Para o pensamento crítico do Rio de Janeiro, o nome de Miguel Baldez é uma referência. Procurador do Estado, fundador do Núcleo de Terras da Procuradoria, professor universitário, advogado do MST e militante dos direitos humanos, esse jovem de formação marxista, que completou mais de oito décadas de uma vida intensa, se faz presente nas mais variadas lutas, sempre ao lado dos oprimidos pelo sistema capitalista.
Vale conferir seu novo texto...
Arrogância de Classe
Arrogância sim, de cunho cruel e intolerância reacionária, eu diria até racista, manifestada por festejado intelectual do ramo das matemáticas no jornal O Globo do dia 10 de janeiro. Pois sem preocupar-se com sua própria história, de merecido reconhecimento como homem de números e contas, meteu-se ele a criticar e desqualificar o programa de regularização da comunidade do Horto Florestal, esbanjando equívocos quanto à formação da comunidade, erros graves no campo do direito e, ainda, lamentavelmente, com inadmissível desprezo pela ética.
Não fosse ele o homem respeitável e de fina imagem que é, bastaria como resposta um simples e banal desaforo: vá cuidar da sua vida, professor, ou o vulgar – vá procurar sua turma, cara. Mas, tratando-se de respeitável intelectual, cientista de peso no campo das ciências exatas, algumas ponderações Sua Senhoria merece ouvi-las, consultar-se lá com seus botões e – quem sabe? – assumir o mal feito e desmentir-se publicamente.

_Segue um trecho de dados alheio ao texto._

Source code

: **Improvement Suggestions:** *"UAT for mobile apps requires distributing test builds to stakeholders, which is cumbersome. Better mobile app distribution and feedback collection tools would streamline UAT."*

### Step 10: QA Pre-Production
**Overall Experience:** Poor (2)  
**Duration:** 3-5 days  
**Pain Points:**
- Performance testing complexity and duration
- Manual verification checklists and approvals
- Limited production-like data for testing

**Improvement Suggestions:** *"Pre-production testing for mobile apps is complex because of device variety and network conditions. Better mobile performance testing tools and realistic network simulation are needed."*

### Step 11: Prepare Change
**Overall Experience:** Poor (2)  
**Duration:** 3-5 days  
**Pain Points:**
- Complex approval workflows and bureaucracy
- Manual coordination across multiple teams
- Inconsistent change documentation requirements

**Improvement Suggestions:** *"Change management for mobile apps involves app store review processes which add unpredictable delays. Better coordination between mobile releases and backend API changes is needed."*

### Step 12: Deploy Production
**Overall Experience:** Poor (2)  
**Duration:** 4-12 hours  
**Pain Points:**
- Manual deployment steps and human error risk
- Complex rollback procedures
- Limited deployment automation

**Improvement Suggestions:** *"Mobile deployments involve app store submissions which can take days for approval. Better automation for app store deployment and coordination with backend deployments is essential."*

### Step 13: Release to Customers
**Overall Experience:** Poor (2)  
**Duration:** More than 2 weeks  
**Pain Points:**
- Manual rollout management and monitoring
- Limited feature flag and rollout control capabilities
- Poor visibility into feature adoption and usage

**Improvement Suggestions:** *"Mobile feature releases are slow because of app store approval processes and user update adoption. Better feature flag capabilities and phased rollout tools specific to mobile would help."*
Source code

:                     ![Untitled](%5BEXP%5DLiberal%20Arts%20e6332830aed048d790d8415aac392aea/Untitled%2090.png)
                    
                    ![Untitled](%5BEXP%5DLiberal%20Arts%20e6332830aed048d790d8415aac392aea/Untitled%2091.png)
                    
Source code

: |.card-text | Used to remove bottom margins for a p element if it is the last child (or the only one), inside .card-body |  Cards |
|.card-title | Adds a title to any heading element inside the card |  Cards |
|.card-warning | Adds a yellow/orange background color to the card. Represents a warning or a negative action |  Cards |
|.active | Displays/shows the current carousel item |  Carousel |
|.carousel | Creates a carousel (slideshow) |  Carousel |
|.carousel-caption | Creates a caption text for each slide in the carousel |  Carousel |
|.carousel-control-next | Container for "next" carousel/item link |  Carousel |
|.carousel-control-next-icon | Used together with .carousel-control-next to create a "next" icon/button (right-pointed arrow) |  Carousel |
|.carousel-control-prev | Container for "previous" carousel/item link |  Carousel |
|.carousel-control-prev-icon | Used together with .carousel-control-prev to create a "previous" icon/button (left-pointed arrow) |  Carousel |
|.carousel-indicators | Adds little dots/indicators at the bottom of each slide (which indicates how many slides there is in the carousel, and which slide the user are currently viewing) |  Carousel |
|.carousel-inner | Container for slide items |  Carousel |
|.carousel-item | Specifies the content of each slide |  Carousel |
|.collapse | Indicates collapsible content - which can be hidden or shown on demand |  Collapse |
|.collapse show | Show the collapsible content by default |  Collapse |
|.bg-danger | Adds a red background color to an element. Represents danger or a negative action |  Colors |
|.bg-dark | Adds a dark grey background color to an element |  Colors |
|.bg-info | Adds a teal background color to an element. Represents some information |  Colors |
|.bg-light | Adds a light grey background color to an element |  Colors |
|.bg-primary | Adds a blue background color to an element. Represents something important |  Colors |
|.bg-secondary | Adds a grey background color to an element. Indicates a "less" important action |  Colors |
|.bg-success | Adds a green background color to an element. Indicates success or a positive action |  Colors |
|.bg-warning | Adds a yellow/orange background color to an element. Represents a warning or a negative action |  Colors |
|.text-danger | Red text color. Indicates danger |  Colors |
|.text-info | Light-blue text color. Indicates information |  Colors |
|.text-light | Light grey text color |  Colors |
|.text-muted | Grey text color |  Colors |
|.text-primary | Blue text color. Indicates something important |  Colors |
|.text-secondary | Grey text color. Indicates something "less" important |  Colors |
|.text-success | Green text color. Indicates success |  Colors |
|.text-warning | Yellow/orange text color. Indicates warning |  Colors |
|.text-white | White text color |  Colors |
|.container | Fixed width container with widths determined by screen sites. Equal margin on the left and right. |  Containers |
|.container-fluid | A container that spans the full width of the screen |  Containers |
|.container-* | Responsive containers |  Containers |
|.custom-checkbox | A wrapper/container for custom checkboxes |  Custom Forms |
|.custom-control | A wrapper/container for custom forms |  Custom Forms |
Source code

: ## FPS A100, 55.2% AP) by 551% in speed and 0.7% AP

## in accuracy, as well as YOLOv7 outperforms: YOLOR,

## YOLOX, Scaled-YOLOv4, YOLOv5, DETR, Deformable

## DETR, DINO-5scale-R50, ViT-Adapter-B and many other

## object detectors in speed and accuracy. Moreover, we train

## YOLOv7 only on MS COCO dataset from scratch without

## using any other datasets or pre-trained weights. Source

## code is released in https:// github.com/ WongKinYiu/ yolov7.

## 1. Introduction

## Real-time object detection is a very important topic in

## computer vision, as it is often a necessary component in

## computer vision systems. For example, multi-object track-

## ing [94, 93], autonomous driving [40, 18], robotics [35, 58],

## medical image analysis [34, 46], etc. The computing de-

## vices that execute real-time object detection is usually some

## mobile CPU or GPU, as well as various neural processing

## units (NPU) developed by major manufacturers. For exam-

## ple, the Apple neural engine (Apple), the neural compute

Seria um gesto de grandeza moral que O Globo não publicaria...
Mas ouça ele as necessárias ponderações. Antes, algumas preliminares: por que o ilustre e inesperado articulista não se manifestou contra a instalação do Espaço Tom Jobim no Jardim Botânico, bem como contra a depredação que o uso da área e seu emporcalhamento com garrafas e restos de comida largados pelos refinados freqüentadores de shows e aculturados programas? Nenhum protesto, repita-se. Por quê?
Outra preliminar. Há tempos, segundo se diz entre os moradores, houve uma queimada lá no Horto Florestal para acomodação do Instituto Superior de Matemática, de inquestionável importância para pesquisadores e formação científica dos jovens brasileiros. Tudo bem, mas quanto à sobrante terra inaproveitada, aberta e vazia a espalhar-se por este nosso Rio de Janeiro... Precisava ser no Horto?
O artigo veiculado pelo O Globo não passa, portanto, de mera arrogância de classe, e que se inscreve na torpe campanha que o dito jornal tenta retomar, usando, sem pudor, um distinto e culto senhor, distraído ou desavisado, cuja leitura alienada da realidade não lhe permite perceber o povo, seus interesses, suas necessidades e seus direitos na história do Horto.
Resolveu, então, o inconformado e desinformado professor, sem perceber o triste papel que representava, criticar a União por ter optado pela demarcação da área e consolidação das moradias compatíveis com o projeto. Trata-se de ato administrativo e típico do poder discricionário que, nos termos da Constituição Federal, somente a ela cabe. É tolice supor que o nome da UERJ vem sendo usado indevidamente. Inspirou-se ele na própria prática, a auto-suficiência de uma classe que se considera dona e senhora do universo, autorizada em si e por si mesma a afirmar qualquer bobagem.
A intervenção da UFRJ pelo Instituto de Arquitetura da Universidade Federal de Arquitetura, representada por um de seus mais qualificados professores – fiquem certos tanto o que escreveu como os parvos e contumazes detratores que o estimularam – é fruto de legítima e legal parceria com o Serviço de Patrimônio da União, obedecidas todas as normas administrativas aplicáveis à complexidade do fato.
Enfim, o processo de regularização das comunidades do Horto Florestal está entrando em sua fase final, depois de ultrapassadas algumas dificuldades e etapas técnicas, com absoluto respeito ao meio ambiente, às efetivas necessidades do Jardim Botânico e rigor no trato jurídico da ordem constitucional.
Aceite, pois, senhor articulista, em respeito de sua história e sem o rancor de sua envelhecida classe, estas singelas e éticas ponderações.